Corky Evans, the plainspoken man who is B.C.'s agriculture minister, spent the early days of September touring farms, chomping on fruit and getting his picture in local newspapers. The photo ops are an annual ritual now, part of a campaign to persuade B.C. consumers to buy locally grown food. But as the month drew to an end, it became clear there will be fewer B.C. products on the shelves this winter. Wet weather in early fall has ruined crops across the province, from grain in the Peace region to potatoes and carrots in the Lower Mainland and on Vancouver Island. Devastating losses had already occurred when July hailstorms pounded fruit farms in the Okanagan. In the worst-hit areas, growers lost nearly their entire crop.

Most farmers will be able to shrug off their bad luck and continue farming. A few, already suffering because of low prices or a poor crop last year, will not. Some of them will undoubtedly call for government bailouts, but giving emergency financial aid to farmers, a common occurrence in the 1980s, is now largely out of fashion, even in NDP-governed B.C. Several reasons exist for this: the need to stop the deficit spiral; international trading rules, which prohibit most anything that could be called a subsidy; and a recognition that such bailouts do little, if anything, to help farmers make it in the long run.

Still, Premier Glen Clark has a recent history of costly intervention in such industries as forestry and (last week) the movie industry, and may be tempted to bail out hard-hit farmers too. But that would be a major mistake, say free-marketers. Indeed, some observers say taxpayers, consumers and even farmers themselves could reap a harvest of benefits if government removed itself even further from the farm than it already has.

One proponent of this view is Don Cayo, president of the Atlantic Institute for Market Studies (AIMS), a think-tank based in Halifax. Mr. Cayo spent six weeks last year touring Canadian farms and researching farm policy, and concluded that most government forays into agriculture do more harm than good. "I'm not an ideological free-marketer, if you like," says Mr. Cayo. "[But] I don't think the level of subsidy and the track record of subsidy in agriculture is defensible."

Saved entries:
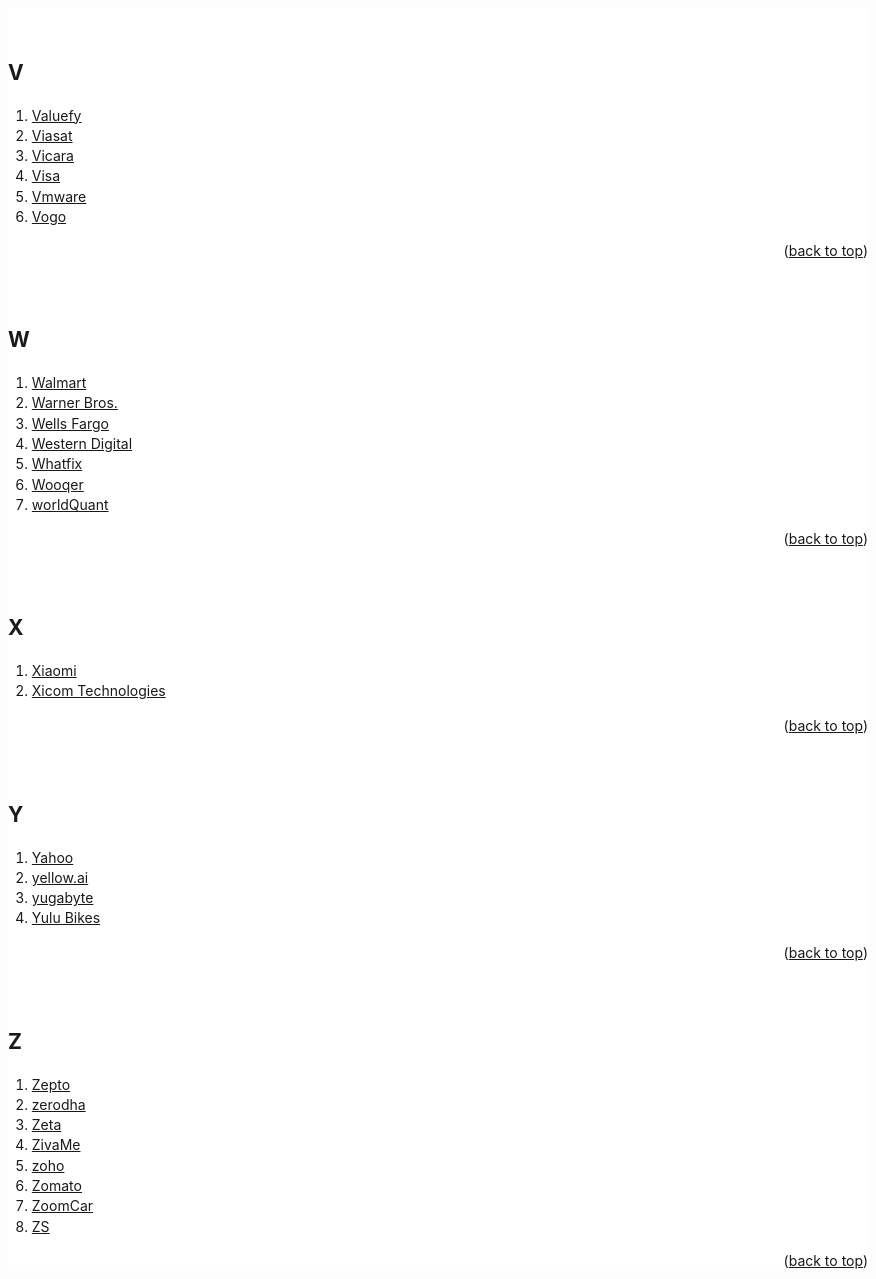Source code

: <br>

<h2 id="V">V</h2>  

<ol>
<li><a href="https://valuefy-solutions.breezy.hr/">Valuefy</a></li>
<li><a href="https://careers.viasat.com/">Viasat</a>  </li>
<li><a href="https://vicara.ch/careers/">Vicara</a></li>
<li><a href="https://www.visa.co.in/careers.html">Visa</a></li>
<li><a href="https://careers.vmware.com/main/">Vmware</a>  </li>
<li><a href="https://vogo.in/careers/">Vogo</a></li>
</ol>
<p align="right">(<a href="#top">back to top</a>)</p>

<br>

<h2 id="W">W</h2>  

<ol>
<li><a href="https://careers.walmart.com/technology">Walmart</a>  </li>
<li><a href="https://warnermediacareers.com/warner-bros-jobs">Warner Bros.</a></li>
<li><a href="https://www.wellsfargo.com/about/careers/">Wells Fargo</a>  </li>
<li><a href="https://jobs.westerndigital.com/">Western Digital</a>  </li>
<li><a href="https://whatfix.com/careers/">Whatfix</a></li>
<li><a href="https://wooqer.com/careers/">Wooqer</a></li>
<li><a href="https://www.worldquant.com/careers/">worldQuant</a></li>
</ol>
<p align="right">(<a href="#top">back to top</a>)</p>

<br>

<h2 id="X">X</h2>  

<ol>
<li><a href="https://xiaomi.app.param.ai/jobs/">Xiaomi</a>  </li>
<li><a href="https://www.xicom.biz/careers/">Xicom Technologies</a></li>
</ol>
<p align="right">(<a href="#top">back to top</a>)</p>

<br>

<h2 id="Y">Y</h2>  

<ol>
<li><a href="https://research.yahoo.com/careers">Yahoo</a></li>
<li><a href="https://yellow.ai/career">yellow.ai</a>  </li>
<li><a href="https://www.yugabyte.com/careers/">yugabyte</a></li>
<li><a href="https://www.yulu.bike/careers/">Yulu Bikes</a></li>
</ol>
<p align="right">(<a href="#top">back to top</a>)</p>

<br>

<h2 id="Z">Z</h2>  

<ol>
<li><a href="https://zeptonow.openings.co/#!/#openpositions">Zepto</a></li>
<li><a href="https://careers.zerodha.com/">zerodha</a>  </li>
<li><a href="https://careers.zeta.tech/work-with-us/">Zeta</a></li>
<li><a href="https://careers.zivame.com/">ZivaMe</a>  </li>
<li><a href="https://careers.zohocorp.com/jobs/Careers">zoho</a>   </li>
<li><a href="https://www.zomato.com/careers">Zomato</a> </li>
<li><a href="https://www.zoomcar.com/careers">ZoomCar</a> </li>
<li><a href="https://jobs.zs.com/all/jobs">ZS</a></li>
</ol>
<p align="right">(<a href="#top">back to top</a>)</p>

Tasks to complete =
**A)** In the excerpt on B.C. farm losses, condense the paragraph beginning "Most farmers will be able to shrug off" into a short bulleted list that keeps its main facts.
**B)** Output, word for word, the stretch of the excerpt on B.C. farm losses from "Most farmers will" through "the long run.".
The listing was drawn from a different source than the excerpt.

Outputs for the tasks =
**A)**
- Most farmers will absorb their bad luck and keep farming. A few, already hurt by low prices or a poor crop last year, will not.
- Some will call for government bailouts. However, emergency aid to farmers was common in the 1980s and has now largely fallen out of favor, even in NDP-governed B.C.
- There are three reasons for this shift:
  - the need to stop the deficit spiral
  - international trading rules that prohibit most subsidies
  - recognition that bailouts do little, if anything, to help farmers succeed in the long run

**B)**
Most farmers will be able to shrug off their bad luck and continue farming. A few, already suffering because of low prices or a poor crop last year, will not. Some of them will undoubtedly call for government bailouts, but giving emergency financial aid to farmers, a common occurrence in the 1980s, is now largely out of fashion, even in NDP-governed B.C. Several reasons exist for this: the need to stop the deficit spiral; international trading rules, which prohibit most anything that could be called a subsidy; and a recognition that such bailouts do little, if anything, to help farmers make it in the long run.